The house is a popular tourist site that has become the victim of its own popularity. With the weight of visitor numbers over the years, the landings are beginning to show signs of structural degradation, and a solution was required to strengthen the structure, but causing minimal visual impact on the stairwell.
Following thorough evaluation, consulting engineers Gifford and Partners, in consultation with the National trust, chose the Sika CarboDur system as the ideal solution to add the required strength, and be virtually invisible on completion.
The Sika CarboDur CFRP structural strengthening system comprises pultruded carbon fibre plates of various width, thickness and strength, bonded in place with SikaDur 30, a specially formulated cold-cure, two component epoxy structural adhesive. SikaDur 30 is suitable for damp and dry substrates, and is used widely for the upgrading of all types of structures. The company add that the high quality and quantity of T700 carbon fibres used in the epoxy bound matrix provides 70 percent of the pultruded plate cross section giving precise performance properties.
Work commenced by first channelling out the undersides of the landings to accept the 50mm wide Sika CarboDur plates, which were then bonded in place with SikaDur 30 adhesive. The adhesive holds the plates in place with no additional support required.

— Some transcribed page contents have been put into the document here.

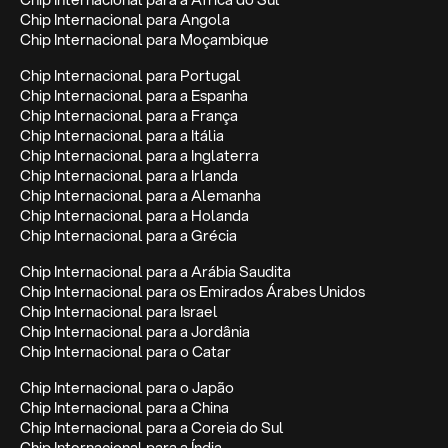
Chip Internacional para Angola
Chip Internacional para Moçambique
Chip Internacional para Portugal
Chip Internacional para a Espanha
Chip Internacional para a França
Chip Internacional para a Itália
Chip Internacional para a Inglaterra
Chip Internacional para a Irlanda
Chip Internacional para a Alemanha
Chip Internacional para a Holanda
Chip Internacional para a Grécia
Chip Internacional para a Arábia Saudita
Chip Internacional para os Emirados Árabes Unidos
Chip Internacional para Israel
Chip Internacional para a Jordânia
Chip Internacional para o Catar
Chip Internacional para o Japão
Chip Internacional para a China
Chip Internacional para a Coreia do Sul
Chip Internacional para a Índia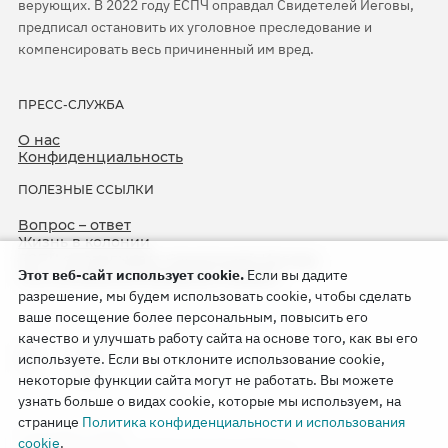
верующих. В 2022 году ЕСПЧ оправдал Свидетелей Иеговы,
предписал остановить их уголовное преследование и
компенсировать весь причиненный им вред.
ПРЕСС-СЛУЖБА
О нас
Конфиденциальность
ПОЛЕЗНЫЕ ССЫЛКИ
Вопрос – ответ
Жизнь в колонии
ЕСПЧ оправдывает Свидетелей Иеговы
Этот веб-сайт использует cookie.
Если вы дадите
75-я годовщина операции «Север»
разрешение, мы будем использовать cookie, чтобы сделать
ваше посещение более персональным, повысить его
качество и улучшать работу сайта на основе того, как вы его
используете. Если вы отклоните использование cookie,
некоторые функции сайта могут не работать. Вы можете
узнать больше о видах cookie, которые мы используем, на
странице
Политика конфиденциальности и использования
Copyright © 2026
cookie
.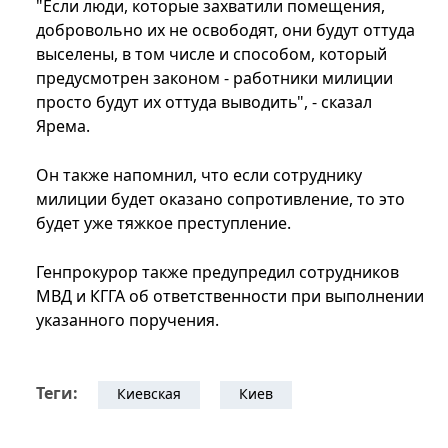
"Если люди, которые захватили помещения,
добровольно их не освободят, они будут оттуда
выселены, в том числе и способом, который
предусмотрен законом - работники милиции
просто будут их оттуда выводить", - сказал
Ярема.
Он также напомнил, что если сотруднику
милиции будет оказано сопротивление, то это
будет уже тяжкое преступление.
Генпрокурор также предупредил сотрудников
МВД и КГГА об ответственности при выполнении
указанного поручения.
Теги:
Киевская
Киев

After curing, the plates were coated with a layer of the SikaDur 30 with sand fill to form a bonding bridge for Sika MonoTop 620 levelling mortar, bringing the repairs back to the level of the surrounding substrate.
A spokesman for the company said that this is a great example of how modern materials and techniques, properly applied, can be utilised to maintain old and listed buildings with the minimum of visual impact.
The image shows a close up of the CarboDur material with 70 percent carbon fibre content which contributes to the increase in performance properties.